The Four Faces of Nuclear Terror And the Need for a Prioritized Response

Graham Allison was among the first scholars to sound the alarm about the risks of Russian loose nukes, and in "How to Stop Nuclear Terrorism" (January/February 2004), he continues to warn of this underappreciated danger. He is right to highlight the inadequacy of current U.S. and international efforts to deny terrorists access to fissile material. And he makes a compelling case for the need to develop a more coherent and multilateral strategy for stopping them.

Unfortunately, Allison's article is less successful in describing the full scope of the problem and recommending a nuanced response. In particular, it fails to distinguish among four distinct types of nuclear terrorism, the relative risks posed by the main two types of fissile materials used in nuclear weapons, and the means necessary for keeping such weapons from nonstate actors as well as states.

OUT OF STATE

Allison addresses what is arguably the most urgent aspect of the threat of nuclear terror: the danger that terrorists will acquire the fissile materials needed to make nuclear bombs. His article, however, conveys the misleading impression that nuclear terrorism is a unitary phenomenon. In fact, terrorists present at least four different kinds of nuclear threats: that they will disperse highly radioactive material by conventional explosives (i.e., "dirty bombs") or other means, that they will attack or sabotage nuclear power installations, that they will seize intact nuclear weapons, and that they will steal or buy fissile material for the purpose of building a nuclear bomb. All four threats are real and merit the attention of policymakers. All four will be expensive to prevent or protect against. They all vary widely, however, in the probability that they will actually occur, in their potential for causing harm, and in the ease with which they can be prevented.

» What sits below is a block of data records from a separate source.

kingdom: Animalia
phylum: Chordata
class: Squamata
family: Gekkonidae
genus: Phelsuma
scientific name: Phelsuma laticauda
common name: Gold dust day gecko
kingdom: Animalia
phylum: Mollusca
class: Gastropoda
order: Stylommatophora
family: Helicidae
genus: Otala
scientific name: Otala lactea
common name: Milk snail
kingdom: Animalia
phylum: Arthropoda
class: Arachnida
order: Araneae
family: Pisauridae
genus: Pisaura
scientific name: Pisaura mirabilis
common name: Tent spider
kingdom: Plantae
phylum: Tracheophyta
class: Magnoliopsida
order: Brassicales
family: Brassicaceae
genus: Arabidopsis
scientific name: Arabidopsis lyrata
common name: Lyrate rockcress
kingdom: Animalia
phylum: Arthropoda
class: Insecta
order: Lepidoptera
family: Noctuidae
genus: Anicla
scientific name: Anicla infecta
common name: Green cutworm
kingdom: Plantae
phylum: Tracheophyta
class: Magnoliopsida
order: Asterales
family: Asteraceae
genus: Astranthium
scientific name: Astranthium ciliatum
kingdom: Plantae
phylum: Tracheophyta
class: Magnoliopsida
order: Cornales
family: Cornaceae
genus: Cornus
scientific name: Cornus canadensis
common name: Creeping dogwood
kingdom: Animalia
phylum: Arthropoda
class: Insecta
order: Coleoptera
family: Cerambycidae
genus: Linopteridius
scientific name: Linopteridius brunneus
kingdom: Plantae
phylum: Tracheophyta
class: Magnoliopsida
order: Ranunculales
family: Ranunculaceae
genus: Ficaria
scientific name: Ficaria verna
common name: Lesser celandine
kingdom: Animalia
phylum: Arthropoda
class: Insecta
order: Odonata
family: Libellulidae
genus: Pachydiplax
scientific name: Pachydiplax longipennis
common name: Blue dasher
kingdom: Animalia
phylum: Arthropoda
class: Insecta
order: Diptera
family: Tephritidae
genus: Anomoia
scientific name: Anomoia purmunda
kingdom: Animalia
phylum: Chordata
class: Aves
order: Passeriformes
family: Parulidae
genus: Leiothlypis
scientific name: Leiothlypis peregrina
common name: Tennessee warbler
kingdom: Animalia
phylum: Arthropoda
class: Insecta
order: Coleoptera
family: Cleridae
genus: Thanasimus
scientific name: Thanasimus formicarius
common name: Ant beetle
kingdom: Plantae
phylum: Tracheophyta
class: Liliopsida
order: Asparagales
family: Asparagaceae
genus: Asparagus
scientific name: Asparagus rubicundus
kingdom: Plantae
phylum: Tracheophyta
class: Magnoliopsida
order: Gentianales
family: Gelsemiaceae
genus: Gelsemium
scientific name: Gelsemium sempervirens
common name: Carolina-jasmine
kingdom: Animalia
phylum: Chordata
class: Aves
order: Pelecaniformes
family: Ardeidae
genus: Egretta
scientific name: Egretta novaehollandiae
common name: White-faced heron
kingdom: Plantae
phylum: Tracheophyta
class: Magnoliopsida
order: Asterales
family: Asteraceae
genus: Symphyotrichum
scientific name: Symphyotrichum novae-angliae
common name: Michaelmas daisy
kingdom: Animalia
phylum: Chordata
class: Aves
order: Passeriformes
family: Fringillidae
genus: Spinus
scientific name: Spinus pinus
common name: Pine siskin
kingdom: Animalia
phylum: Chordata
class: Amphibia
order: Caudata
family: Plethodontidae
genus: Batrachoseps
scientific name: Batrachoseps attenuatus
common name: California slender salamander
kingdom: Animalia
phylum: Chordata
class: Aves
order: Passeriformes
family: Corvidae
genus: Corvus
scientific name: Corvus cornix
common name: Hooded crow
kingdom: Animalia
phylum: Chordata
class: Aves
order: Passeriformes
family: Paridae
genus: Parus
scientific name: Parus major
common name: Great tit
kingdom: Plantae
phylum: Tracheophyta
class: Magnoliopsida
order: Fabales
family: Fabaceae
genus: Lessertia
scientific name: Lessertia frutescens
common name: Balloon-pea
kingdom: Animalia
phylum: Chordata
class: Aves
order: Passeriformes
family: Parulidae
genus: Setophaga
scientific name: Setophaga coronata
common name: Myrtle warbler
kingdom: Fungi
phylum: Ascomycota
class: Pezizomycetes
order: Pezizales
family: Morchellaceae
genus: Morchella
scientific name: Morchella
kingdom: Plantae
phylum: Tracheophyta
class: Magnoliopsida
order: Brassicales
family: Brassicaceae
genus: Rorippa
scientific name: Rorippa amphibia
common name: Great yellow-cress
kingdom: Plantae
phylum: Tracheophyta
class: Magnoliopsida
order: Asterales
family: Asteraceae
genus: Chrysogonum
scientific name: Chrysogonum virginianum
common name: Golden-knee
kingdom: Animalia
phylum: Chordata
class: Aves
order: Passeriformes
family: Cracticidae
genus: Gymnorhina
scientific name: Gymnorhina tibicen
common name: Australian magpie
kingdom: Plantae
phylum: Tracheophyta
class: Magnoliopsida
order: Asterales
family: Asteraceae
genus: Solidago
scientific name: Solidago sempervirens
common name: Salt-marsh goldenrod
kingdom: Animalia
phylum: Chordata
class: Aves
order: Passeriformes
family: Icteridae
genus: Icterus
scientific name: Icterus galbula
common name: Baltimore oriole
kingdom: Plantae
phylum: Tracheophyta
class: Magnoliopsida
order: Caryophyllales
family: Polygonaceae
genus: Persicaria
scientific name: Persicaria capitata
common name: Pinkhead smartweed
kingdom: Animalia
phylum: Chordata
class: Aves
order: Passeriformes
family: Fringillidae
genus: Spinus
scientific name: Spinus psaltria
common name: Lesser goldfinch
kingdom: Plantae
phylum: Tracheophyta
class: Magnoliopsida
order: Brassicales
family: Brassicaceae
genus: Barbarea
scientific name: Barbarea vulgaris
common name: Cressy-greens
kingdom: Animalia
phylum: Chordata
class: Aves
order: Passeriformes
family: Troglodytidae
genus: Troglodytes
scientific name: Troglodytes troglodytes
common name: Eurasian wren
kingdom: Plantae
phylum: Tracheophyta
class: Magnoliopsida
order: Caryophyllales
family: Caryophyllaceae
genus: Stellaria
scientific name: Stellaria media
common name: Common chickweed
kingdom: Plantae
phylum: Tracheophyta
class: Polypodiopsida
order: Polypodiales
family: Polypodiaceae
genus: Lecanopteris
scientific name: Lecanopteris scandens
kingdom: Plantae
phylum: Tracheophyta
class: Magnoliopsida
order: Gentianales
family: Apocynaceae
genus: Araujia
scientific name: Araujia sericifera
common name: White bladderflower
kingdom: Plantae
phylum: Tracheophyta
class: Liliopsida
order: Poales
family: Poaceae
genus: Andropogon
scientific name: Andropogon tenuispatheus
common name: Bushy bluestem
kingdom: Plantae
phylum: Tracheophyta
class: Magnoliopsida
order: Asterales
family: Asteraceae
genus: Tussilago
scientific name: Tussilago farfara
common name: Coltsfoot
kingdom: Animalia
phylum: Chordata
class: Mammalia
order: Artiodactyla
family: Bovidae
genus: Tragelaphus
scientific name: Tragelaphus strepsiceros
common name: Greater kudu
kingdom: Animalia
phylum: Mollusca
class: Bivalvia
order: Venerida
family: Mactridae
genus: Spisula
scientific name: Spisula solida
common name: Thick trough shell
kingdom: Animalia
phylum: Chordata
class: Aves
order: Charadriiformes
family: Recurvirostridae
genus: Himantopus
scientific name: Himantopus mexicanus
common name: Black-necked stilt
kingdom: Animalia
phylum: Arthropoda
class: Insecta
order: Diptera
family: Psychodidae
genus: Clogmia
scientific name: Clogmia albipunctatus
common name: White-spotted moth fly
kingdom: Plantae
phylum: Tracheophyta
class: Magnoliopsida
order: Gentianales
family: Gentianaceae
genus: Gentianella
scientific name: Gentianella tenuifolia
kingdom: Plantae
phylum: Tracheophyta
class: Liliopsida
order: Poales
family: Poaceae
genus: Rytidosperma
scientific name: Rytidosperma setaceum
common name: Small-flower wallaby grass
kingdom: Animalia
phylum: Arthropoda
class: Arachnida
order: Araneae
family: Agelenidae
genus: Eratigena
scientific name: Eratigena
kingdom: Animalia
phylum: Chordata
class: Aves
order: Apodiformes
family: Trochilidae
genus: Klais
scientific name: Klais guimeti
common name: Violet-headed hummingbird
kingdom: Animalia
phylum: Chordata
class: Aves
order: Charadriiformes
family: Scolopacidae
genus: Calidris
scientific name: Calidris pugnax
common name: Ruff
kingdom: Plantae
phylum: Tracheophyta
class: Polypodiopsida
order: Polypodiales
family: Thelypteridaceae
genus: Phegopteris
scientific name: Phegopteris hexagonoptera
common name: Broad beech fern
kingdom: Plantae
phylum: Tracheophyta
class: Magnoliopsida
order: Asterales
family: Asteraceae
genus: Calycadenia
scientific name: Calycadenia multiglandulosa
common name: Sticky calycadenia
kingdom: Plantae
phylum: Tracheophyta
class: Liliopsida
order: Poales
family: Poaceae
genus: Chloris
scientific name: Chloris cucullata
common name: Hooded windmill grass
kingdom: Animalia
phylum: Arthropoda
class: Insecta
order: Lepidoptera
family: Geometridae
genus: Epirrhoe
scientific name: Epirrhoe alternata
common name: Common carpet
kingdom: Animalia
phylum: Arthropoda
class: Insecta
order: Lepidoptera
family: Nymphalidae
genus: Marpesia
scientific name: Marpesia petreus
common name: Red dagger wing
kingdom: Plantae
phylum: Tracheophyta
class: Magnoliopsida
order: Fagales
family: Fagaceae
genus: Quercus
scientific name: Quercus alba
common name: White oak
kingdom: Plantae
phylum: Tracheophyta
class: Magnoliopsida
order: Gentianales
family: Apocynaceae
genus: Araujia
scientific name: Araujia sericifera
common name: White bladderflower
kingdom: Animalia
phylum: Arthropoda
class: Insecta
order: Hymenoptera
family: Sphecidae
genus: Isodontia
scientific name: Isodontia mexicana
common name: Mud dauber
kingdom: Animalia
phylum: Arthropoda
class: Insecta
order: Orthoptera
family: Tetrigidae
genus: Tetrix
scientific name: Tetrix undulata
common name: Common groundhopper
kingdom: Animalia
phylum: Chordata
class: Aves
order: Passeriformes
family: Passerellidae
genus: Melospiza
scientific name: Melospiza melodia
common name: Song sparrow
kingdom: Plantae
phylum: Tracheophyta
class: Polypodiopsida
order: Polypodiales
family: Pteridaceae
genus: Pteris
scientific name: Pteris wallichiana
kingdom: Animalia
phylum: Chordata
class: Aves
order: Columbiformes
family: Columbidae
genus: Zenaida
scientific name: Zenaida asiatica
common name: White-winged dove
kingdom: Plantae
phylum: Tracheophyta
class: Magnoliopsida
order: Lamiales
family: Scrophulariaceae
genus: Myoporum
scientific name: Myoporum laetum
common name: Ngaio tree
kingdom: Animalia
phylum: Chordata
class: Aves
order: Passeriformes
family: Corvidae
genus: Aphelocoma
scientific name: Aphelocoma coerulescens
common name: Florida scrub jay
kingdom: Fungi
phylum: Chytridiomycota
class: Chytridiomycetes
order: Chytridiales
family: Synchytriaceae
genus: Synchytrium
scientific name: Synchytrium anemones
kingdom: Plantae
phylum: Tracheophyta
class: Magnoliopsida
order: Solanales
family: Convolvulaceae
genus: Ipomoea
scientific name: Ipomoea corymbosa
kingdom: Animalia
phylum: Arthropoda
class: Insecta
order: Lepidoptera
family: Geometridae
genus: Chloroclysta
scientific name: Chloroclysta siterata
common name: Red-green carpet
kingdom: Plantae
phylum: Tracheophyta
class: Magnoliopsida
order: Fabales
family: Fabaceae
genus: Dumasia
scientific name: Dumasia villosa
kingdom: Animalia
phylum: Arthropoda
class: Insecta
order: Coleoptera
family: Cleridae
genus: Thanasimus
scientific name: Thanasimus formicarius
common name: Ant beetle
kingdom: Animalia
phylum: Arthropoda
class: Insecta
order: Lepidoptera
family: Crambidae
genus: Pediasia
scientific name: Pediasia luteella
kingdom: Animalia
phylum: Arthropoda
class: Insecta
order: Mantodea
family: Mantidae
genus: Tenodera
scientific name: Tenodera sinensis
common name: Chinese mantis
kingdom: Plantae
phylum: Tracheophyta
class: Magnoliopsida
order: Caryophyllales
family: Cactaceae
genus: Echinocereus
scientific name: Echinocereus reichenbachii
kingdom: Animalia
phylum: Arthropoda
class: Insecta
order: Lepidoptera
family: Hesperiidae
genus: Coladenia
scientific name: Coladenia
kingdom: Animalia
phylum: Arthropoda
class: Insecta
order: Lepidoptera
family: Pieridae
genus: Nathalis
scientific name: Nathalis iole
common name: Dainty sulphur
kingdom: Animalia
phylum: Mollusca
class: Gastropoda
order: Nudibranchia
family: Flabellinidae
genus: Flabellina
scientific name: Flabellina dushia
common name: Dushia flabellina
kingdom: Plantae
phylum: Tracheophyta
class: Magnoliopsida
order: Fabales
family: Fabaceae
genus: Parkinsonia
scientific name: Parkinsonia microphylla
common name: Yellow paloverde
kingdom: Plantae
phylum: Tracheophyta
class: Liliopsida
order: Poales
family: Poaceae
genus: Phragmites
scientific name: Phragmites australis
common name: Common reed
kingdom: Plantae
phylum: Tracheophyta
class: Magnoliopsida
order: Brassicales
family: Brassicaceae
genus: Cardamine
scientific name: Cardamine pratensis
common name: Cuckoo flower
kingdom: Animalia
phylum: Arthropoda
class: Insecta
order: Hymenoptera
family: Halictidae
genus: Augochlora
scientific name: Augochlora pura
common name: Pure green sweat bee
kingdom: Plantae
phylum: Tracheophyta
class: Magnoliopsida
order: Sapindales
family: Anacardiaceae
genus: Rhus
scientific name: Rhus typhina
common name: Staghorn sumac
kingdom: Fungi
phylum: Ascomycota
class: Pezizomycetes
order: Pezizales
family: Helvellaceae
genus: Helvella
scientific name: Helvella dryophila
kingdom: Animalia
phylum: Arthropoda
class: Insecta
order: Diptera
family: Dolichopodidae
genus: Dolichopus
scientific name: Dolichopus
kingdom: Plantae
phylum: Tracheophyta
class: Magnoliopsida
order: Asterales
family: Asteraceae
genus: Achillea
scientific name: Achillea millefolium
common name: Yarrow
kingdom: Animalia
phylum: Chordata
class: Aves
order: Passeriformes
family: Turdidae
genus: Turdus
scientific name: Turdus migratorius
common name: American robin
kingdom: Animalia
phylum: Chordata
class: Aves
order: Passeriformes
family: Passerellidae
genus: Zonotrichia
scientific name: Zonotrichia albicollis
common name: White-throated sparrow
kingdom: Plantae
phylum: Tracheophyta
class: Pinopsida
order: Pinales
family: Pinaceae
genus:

A fundamental shortcoming of the current U.S. policy to combat nuclear terrorism is that it fails to take these differences into account. As a result, Washington has no guidelines for directing its limited resources to where they would have the greatest impact. And Allison's proposed strategy of "three no's" (no loose nukes, no new "nascent nukes," and no new nuclear weapons states) does not help in this regard.